Страница 16 из 77
Я вынужден вырвать из себя и более отвратительное признание: убеждение в пагубном воздействии наркотика, исказившего восприятие, неумолимо меркло. Обозначилось существенное опасение стать заложником высокомерия и упрямого отказа воспринимать то, что творилось, за реальность. Если в день знакомства с Адрианой я пребывал во власти рассудка, свободного от яда фантазий, и с лёгкостью, беспечностью отметал выдумки странной женщины, то теперь, задыхаясь от ноющей боли в груди, я постепенно обретал качества глупцов. Мне всерьёз думалось, что вовсе не ушибы разрывали мой организм, а некая новая сущность, исполненная глупости и обделённая умом, неспособная мыслить с прежним успехом и скоростью, силилась переделать моё нутро и наружность, обратить Шерлока Холмса в законченного идиота… И отменить скверную трансформацию могло принятие развертывающейся передо мной нелепицы за истину. Таким образом, лишь подлая измена почитаемой здравости, свержение её господства могло спасти меня. Однако я не спешил отказываться от опоры на разум и сохранял с ним нить нерушимой связи, на которую не могла покуситься никакая вздорная фантазия. Но отрицать очевидное, позволять этому «очевидному» спокойно разрастаться и сеять вред было бы непростительно.
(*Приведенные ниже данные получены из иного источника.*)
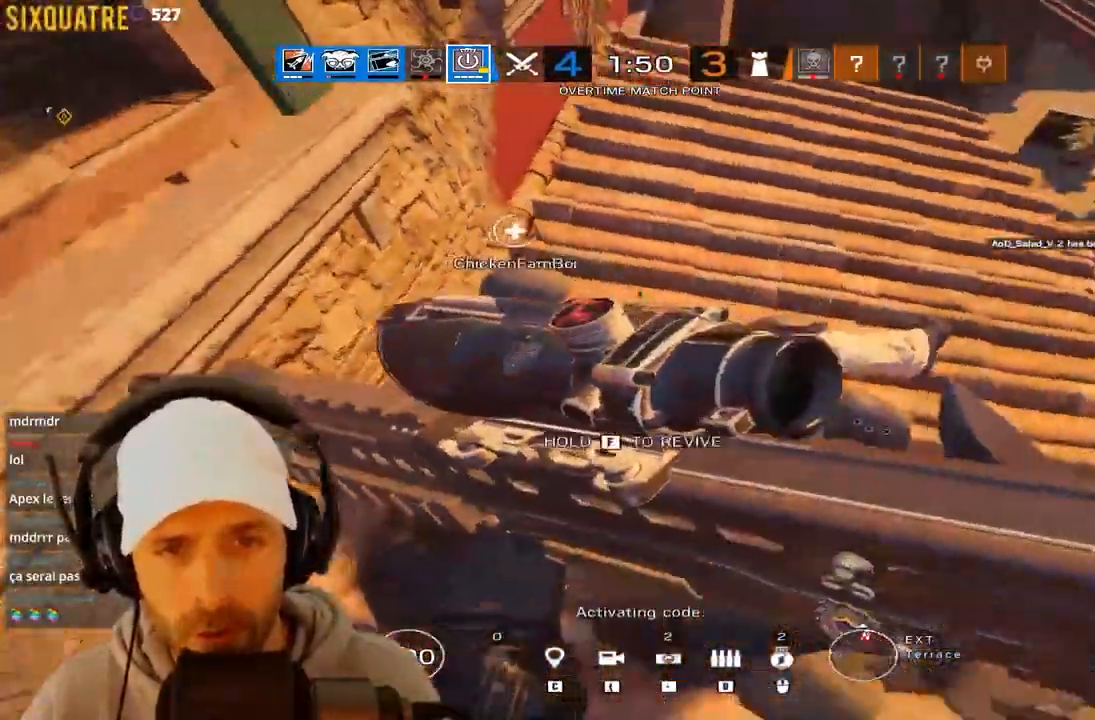
Gameplay with keyboard; each line is a JSON object with the keys held at the frame after it. "events" lists presses ("down") and releases ("up") of "a", "alt", "c", "ctrl", "d", "e", "f", "q", "r", "s", "space", "tab", "v", "w", "x" and "z" between this image and that frame as [ms after this image, input, new state], when the widget could be followed in between. No other keys are recorded. Mouse input is not recorded.
{"keys": ["f"], "events": [[17, "q", "up"]]}
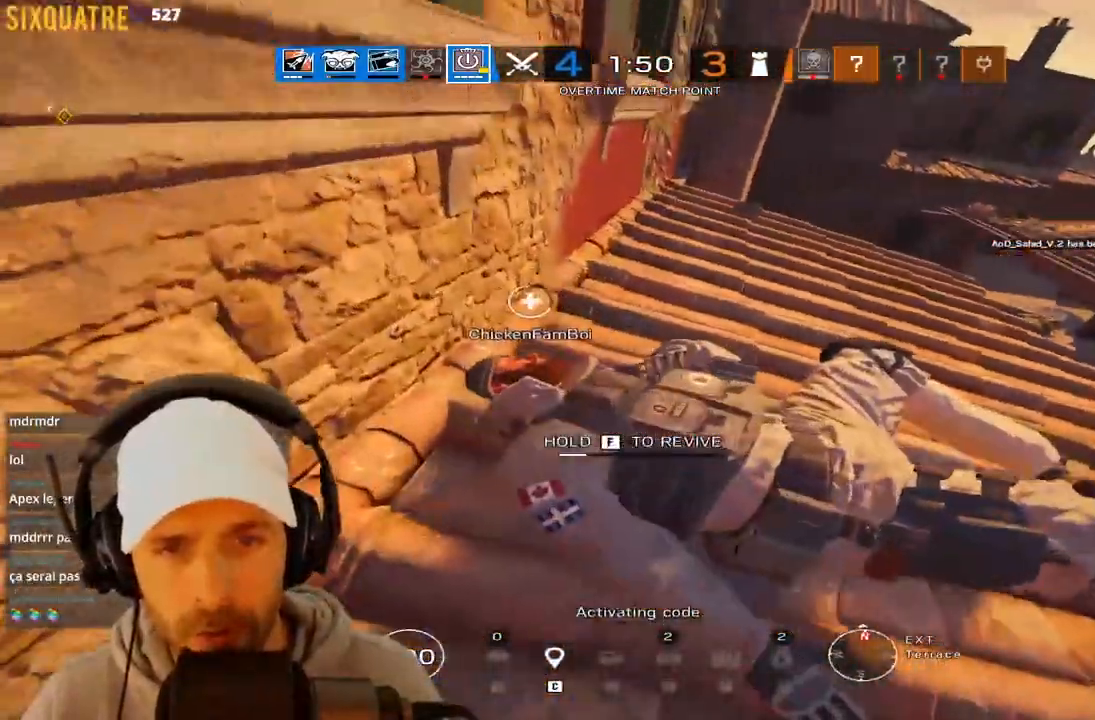
{"keys": ["f", "s"], "events": [[33, "s", "down"]]}
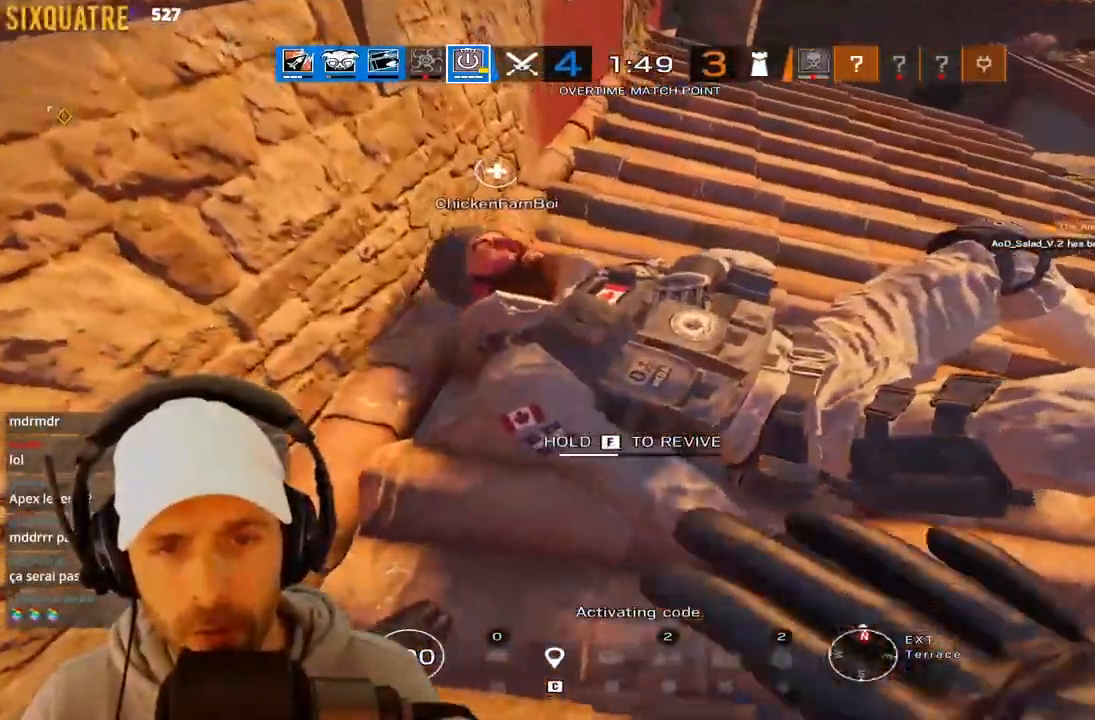
{"keys": ["f"]}
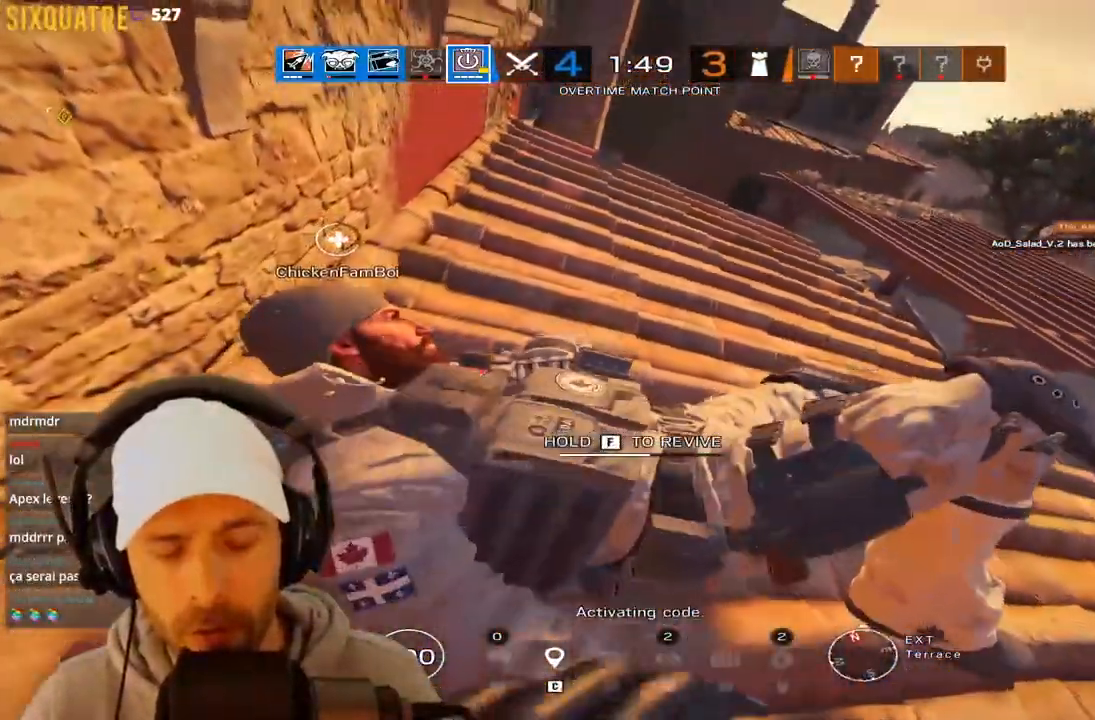
{"keys": ["f"], "events": []}
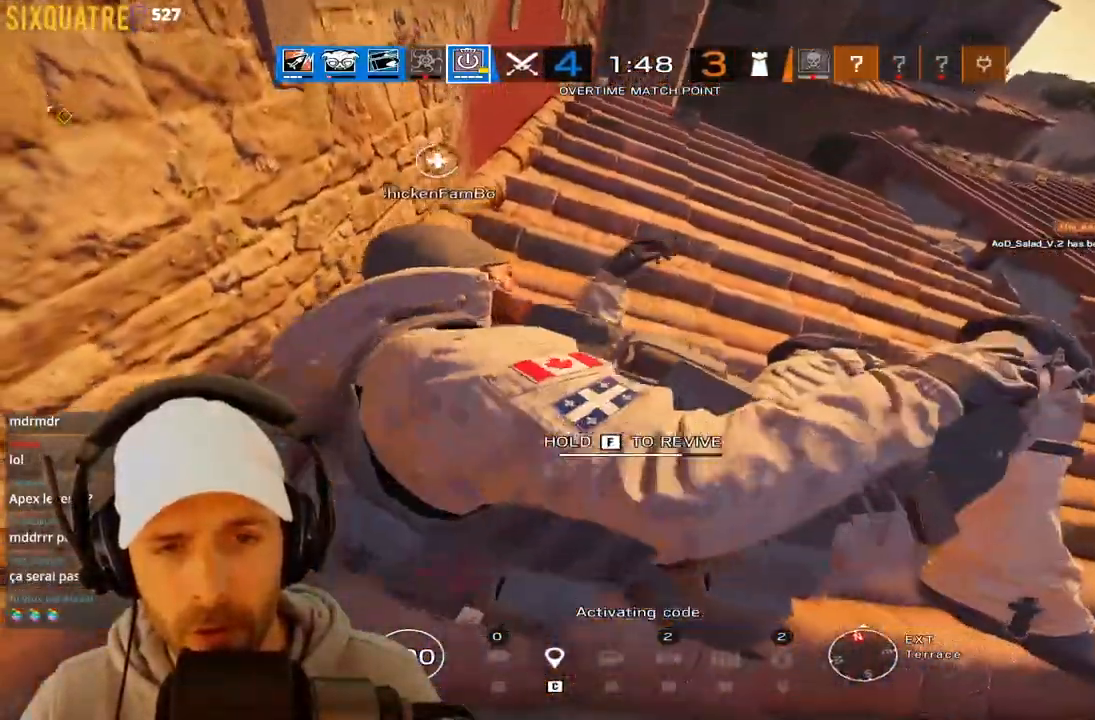
{"keys": ["f"], "events": []}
Миссис Хадсон была крайне возмущена беспорядком и грозно заявила, что приучилась терпеть дыры в стенах, смирилась со многими выходками, но подобный разгром и ужасный шум выходили за грани даже самого крепкого и снисходительного терпения. Возмущение её отличалось такой яростью, что она только после громкого выражения негодования заметила Адриану, и изумление перекрыло прочие эмоции. Миссис Хадсон не рассчитывала так скоро встретить загадочную квартирантку, вздумавшую утопиться в ванной (а именно это прокричал Джон, когда полумёртвую Адриану укладывали на носилки и подключали к аппарату искусственной вентиляции лёгких). Внезапное появление незадачливой утопленницы заставило миссис Хадсон замолчать и беспомощно подбирать слова, приложив руку к поясу халата.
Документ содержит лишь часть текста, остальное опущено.